# DIRECTIONS
Copy the lines from the start of the records through the line containing "title What are", both ends included.

Element position data

——————————

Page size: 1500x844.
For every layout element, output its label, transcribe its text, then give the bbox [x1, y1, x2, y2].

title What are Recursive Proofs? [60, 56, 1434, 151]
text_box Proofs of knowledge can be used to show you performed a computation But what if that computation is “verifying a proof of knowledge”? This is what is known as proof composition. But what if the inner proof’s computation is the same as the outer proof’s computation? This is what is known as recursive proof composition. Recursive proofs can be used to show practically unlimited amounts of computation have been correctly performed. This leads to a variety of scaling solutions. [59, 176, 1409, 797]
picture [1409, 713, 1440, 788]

——————————

# COMPLETED EXERCISE
Page size: 1500x844.
For every layout element, output its label, transcribe its text, then give the bbox [x1, y1, x2, y2].

title What are Recursive Proofs? [60, 56, 1434, 151]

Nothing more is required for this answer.